İlk hafta son gün yani cuma;  Kashni hasta yok, Jada, Elay havanın soğuklugundan gelmemişler, arkadaşlarını göremeyince fena ağladı içli içli annecim beni bırakma seninle gelmek istiyorum deyince içim elvermedi o an gerçekten de orada olmak istemiyordu bırakmadım, kucakladım dışarlarda gezdik. O gün onu kreşe bırakmayıp geri almakla hata yaptıgımı düşündüm sonrasında, başka bir çözüm bulabilir miydim diye kızdım kendi kendime. Gelecek haftayı ve neler olacagını beklemek eziyet oldu.
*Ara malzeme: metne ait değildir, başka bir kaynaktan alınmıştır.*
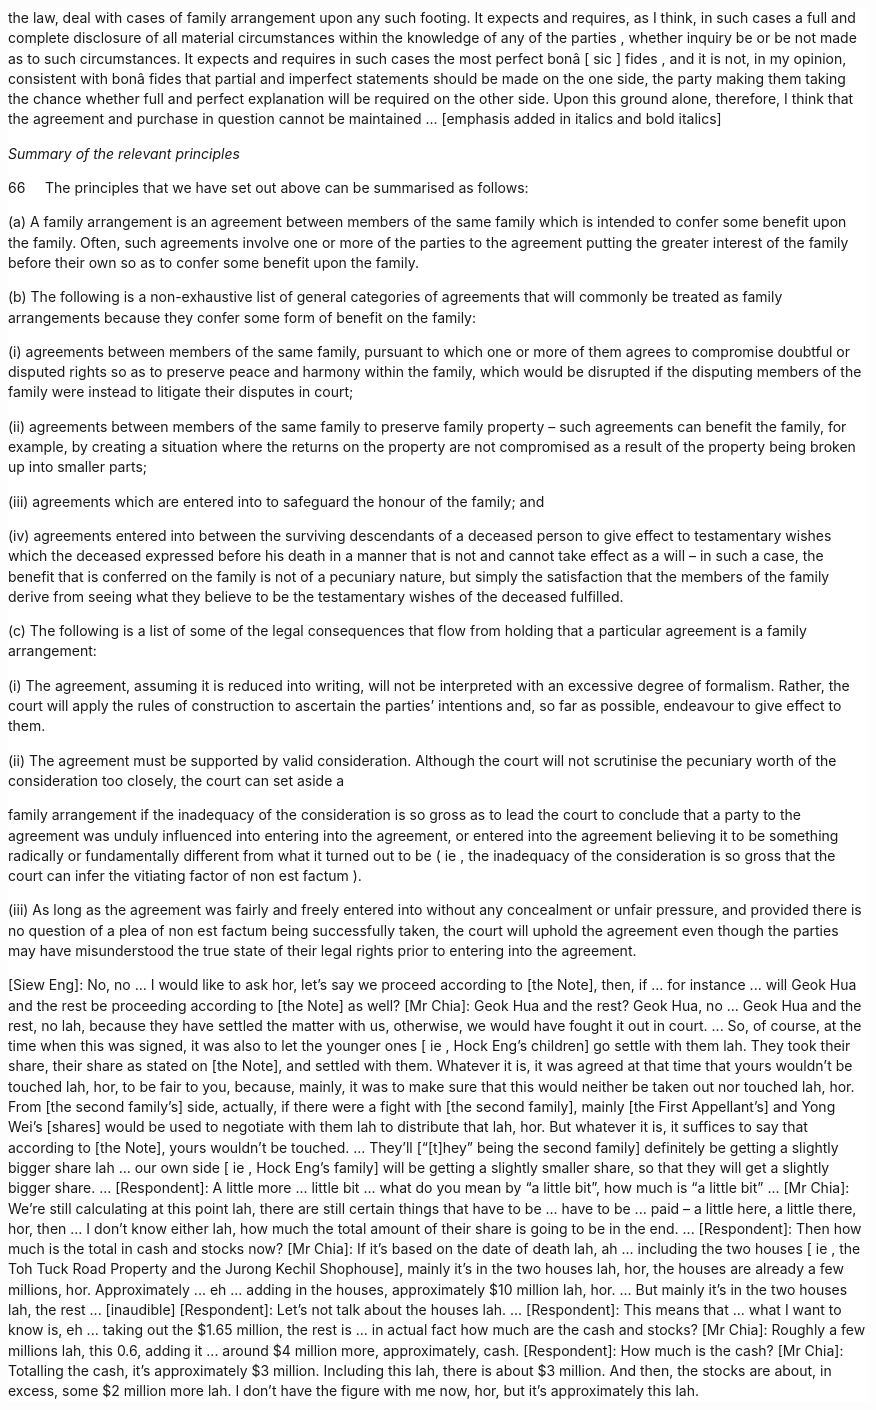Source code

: 
 the law, deal with cases of family arrangement upon any such footing. It expects and requires, as I think, in such cases a full and complete disclosure of all material circumstances within the knowledge of any of the parties , whether inquiry be or be not made as to such circumstances. It expects and requires in such cases the most perfect bonâ [ sic ] fides , and it is not, in my opinion, consistent with bonâ fides that partial and imperfect statements should be made on the one side, the party making them taking the chance whether full and perfect explanation will be required on the other side. Upon this ground alone, therefore, I think that the agreement and purchase in question cannot be maintained ... [emphasis added in italics and bold italics] 

_Summary of the relevant principles_ 

66     The principles that we have set out above can be summarised as follows: 

 (a) A family arrangement is an agreement between members of the same family which is intended to confer some benefit upon the family. Often, such agreements involve one or more of the parties to the agreement putting the greater interest of the family before their own so as to confer some benefit upon the family. 

 (b) The following is a non-exhaustive list of general categories of agreements that will commonly be treated as family arrangements because they confer some form of benefit on the family: 

 (i) agreements between members of the same family, pursuant to which one or more of them agrees to compromise doubtful or disputed rights so as to preserve peace and harmony within the family, which would be disrupted if the disputing members of the family were instead to litigate their disputes in court; 

 (ii) agreements between members of the same family to preserve family property – such agreements can benefit the family, for example, by creating a situation where the returns on the property are not compromised as a result of the property being broken up into smaller parts; 

 (iii) agreements which are entered into to safeguard the honour of the family; and 

 (iv) agreements entered into between the surviving descendants of a deceased person to give effect to testamentary wishes which the deceased expressed before his death in a manner that is not and cannot take effect as a will – in such a case, the benefit that is conferred on the family is not of a pecuniary nature, but simply the satisfaction that the members of the family derive from seeing what they believe to be the testamentary wishes of the deceased fulfilled. 

 (c) The following is a list of some of the legal consequences that flow from holding that a particular agreement is a family arrangement: 

 (i) The agreement, assuming it is reduced into writing, will not be interpreted with an excessive degree of formalism. Rather, the court will apply the rules of construction to ascertain the parties’ intentions and, so far as possible, endeavour to give effect to them. 

 (ii) The agreement must be supported by valid consideration. Although the court will not scrutinise the pecuniary worth of the consideration too closely, the court can set aside a 


 family arrangement if the inadequacy of the consideration is so gross as to lead the court to conclude that a party to the agreement was unduly influenced into entering into the agreement, or entered into the agreement believing it to be something radically or fundamentally different from what it turned out to be ( ie , the inadequacy of the consideration is so gross that the court can infer the vitiating factor of non est factum ). 

 (iii) As long as the agreement was fairly and freely entered into without any concealment or unfair pressure, and provided there is no question of a plea of non est factum being successfully taken, the court will uphold the agreement even though the parties may have misunderstood the true state of their legal rights prior to entering into the agreement. 


 [Siew Eng]: No, no ... I would like to ask hor, let’s say we proceed according to [the Note], then, if ... for instance ... will Geok Hua and the rest be proceeding according to [the Note] as well? 
 [Mr Chia]: Geok Hua and the rest? Geok Hua, no ... Geok Hua and the rest, no lah, because they have settled the matter with us, otherwise, we would have fought it out in court. ... So, of course, at the time when this was signed, it was also to let the younger ones [ ie , Hock Eng’s children] go settle with them lah. They took their share, their share as stated on [the Note], and settled with them. Whatever it is, it was agreed at that time that yours wouldn’t be touched lah, hor, to be fair to you, because, mainly, it was to make sure that this would neither be taken out nor touched lah, hor. From [the second family’s] side, actually, if there were a fight with [the second family], mainly [the First Appellant’s] and Yong Wei’s [shares] would be used to negotiate with them lah to distribute that lah, hor. But whatever it is, it suffices to say that according to [the Note], yours wouldn’t be touched. ... They’ll [“[t]hey” being the second family] definitely be getting a slightly bigger share lah ... our own side [ ie , Hock Eng’s family] will be getting a slightly smaller share, so that they will get a slightly bigger share. ... 
 [Respondent]: A little more ... little bit ... what do you mean by “a little bit”, how much is “a little bit” ... [Mr Chia]: We’re still calculating at this point lah, there are still certain things that have to be ... have to be ... paid – a little here, a little there, hor, then ... I don’t know either lah, how much the total amount of their share is going to be in the end. ... 
 [Respondent]: Then how much is the total in cash and stocks now? 
 [Mr Chia]: If it’s based on the date of death lah, ah ... including the two houses [ ie , the Toh Tuck Road Property and the Jurong Kechil Shophouse], mainly it’s in the two houses lah, hor, the houses are already a few millions, hor. Approximately ... eh ... adding in the houses, approximately $10 million lah, hor. ... But mainly it’s in the two houses lah, the rest ... [inaudible] [Respondent]: Let’s not talk about the houses lah. ... 
 [Respondent]: This means that ... what I want to know is, eh ... taking out the $1.65 million, the rest is ... in actual fact how much are the cash and stocks? 
 [Mr Chia]: Roughly a few millions lah, this 0.6, adding it ... around $4 million more, approximately, cash. 
 [Respondent]: How much is the cash? 
 [Mr Chia]: Totalling the cash, it’s approximately $3 million. Including this lah, there is about $3 million. And then, the stocks are about, in excess, some $2 million more lah. I don’t have the figure with me now, hor, but it’s approximately this lah.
Düşündüğümün aksi oldu herşey hava güneşli nefis tüm çocuklar orada olunca hiç ağlamadan mızmızlanmadan bahçede oynamaya başladı. Jada annesini öpünce o da bana koştu sarılıp öpüşerek ayrıldık. Böyle devam ediyor bu hafta maşallah !!!

E bana da yaradı 2,5 saat kadar yalnızım boş boş oturup elimde kahve duvara bakmak bile keyifli. 3 sene çocuğuyla yalnız olup birden kendiyle başbaşa kalınca ne yapacağını bilemeyen anne durumu. Ha bu boş (!) zamanımın çoğu yemek yapmak ve alışverişle geçiyor ama arada vakit de yaratmaya çalışıyorum.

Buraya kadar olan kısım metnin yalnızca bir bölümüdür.